機動戦士ガンダムSEED DESTINY 最終話

「明日」。ある意味この作品を象徴する言葉だった。
明日の(放送の)為にと大量に使われるバンクと総集編。明日には都合よく転がり込んでくるアークエンジェル側のモノと状況。そして明日という言葉に投げ捨てられる結末。

最後デュランダル議長の前に立つのはキラ。部下として手足となって戦っていたシンでもなければ、一時はその下で働くも疑問を感じて飛び出したアスランでもなく、作内では初対面で係わりの薄いキラ。そんな関係の人物達が並び立てる言葉に確固たるものがあるはずもない。
憎んでさえいたキラの一言で、あっさりとデュランダルを捨てるレイの改心ぶり。戦争の被害者、そしてその復讐者として登場したシンも、結局はアスランに叩かれてオワリ。言葉一つ、拳一つでどうにかなるものを、1年にわたって見せてきたワケだ。

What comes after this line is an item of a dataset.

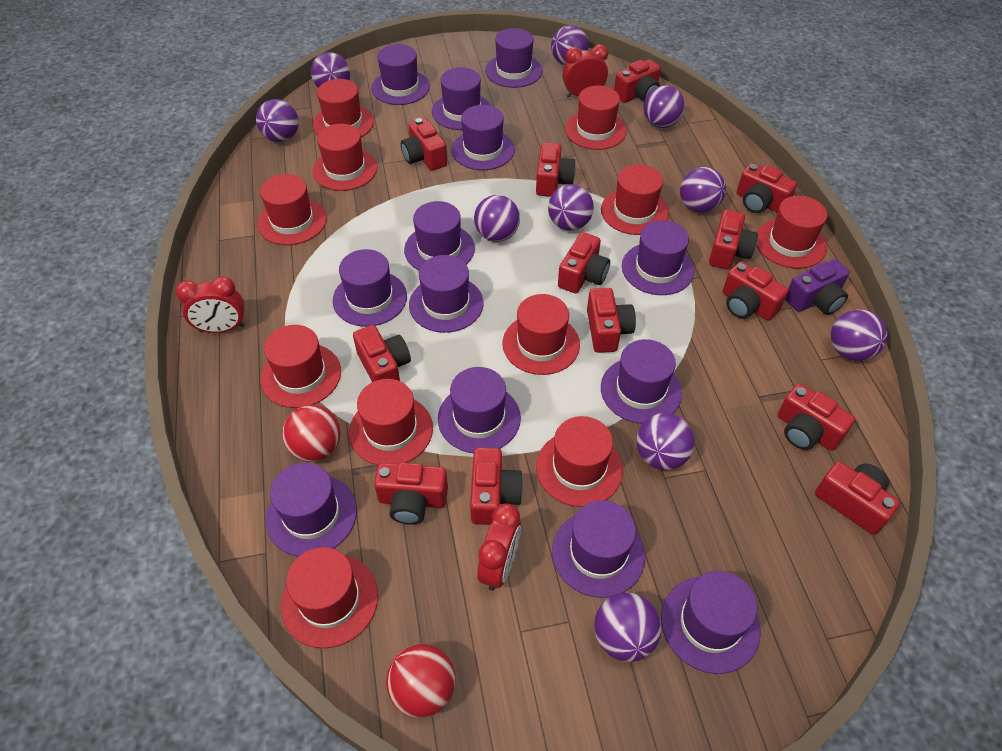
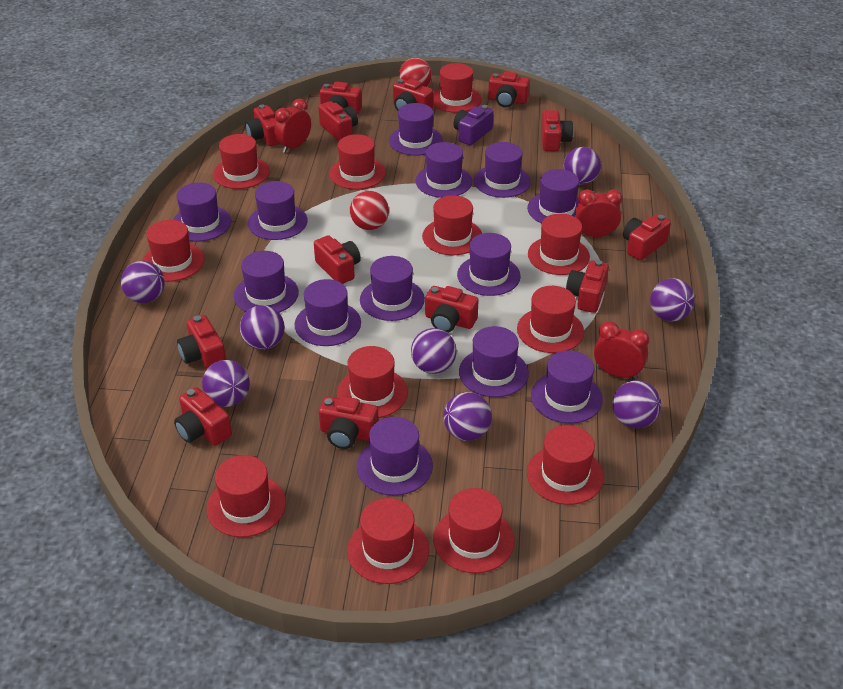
purple ball: [256,99,299,142] [311,52,350,88] [474,195,520,242] [548,184,594,231] [551,25,589,65] [594,592,661,662] [636,413,695,470] [643,85,685,128] [680,167,726,213] [831,309,887,361] = 10 -> [121,261,165,303] [202,360,250,407] [240,305,285,350] [411,328,457,374] [443,392,492,441] [563,147,601,185] [612,380,661,428] [650,278,695,321] = 8
red hat: [257,174,327,245] [260,325,341,408] [281,547,378,649] [312,124,378,191] [313,79,374,137] [349,379,433,465] [502,294,580,375] [536,416,623,507] [565,86,627,150] [601,165,669,235] [757,196,827,269] = 11 -> [142,220,205,282] [206,455,286,537] [213,134,270,189] [329,134,386,189] [337,346,408,418] [347,498,429,584] [422,195,482,255] [433,63,482,113] [433,488,514,573] [517,286,584,353] [527,425,604,505] [528,214,590,275] = 12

当初の構図、匂わせていた設定。そこから考えるとかならずしもこれが意図した結末だとは思えない。早い段階で越えるか積み重ねるかしなければならない課題を、最後の最後まで引き伸ばし描く機会を逃してしまった。そんな印象。

作り手の歪んだ愛情が子供(キャラクター)の成長を封じ込め、率先して進む道から障害物を取り除く、そんな甘さを見せてしまったのか。それとも自身のいい加減さが「明日でいいや」という甘えを生んでしまったのか。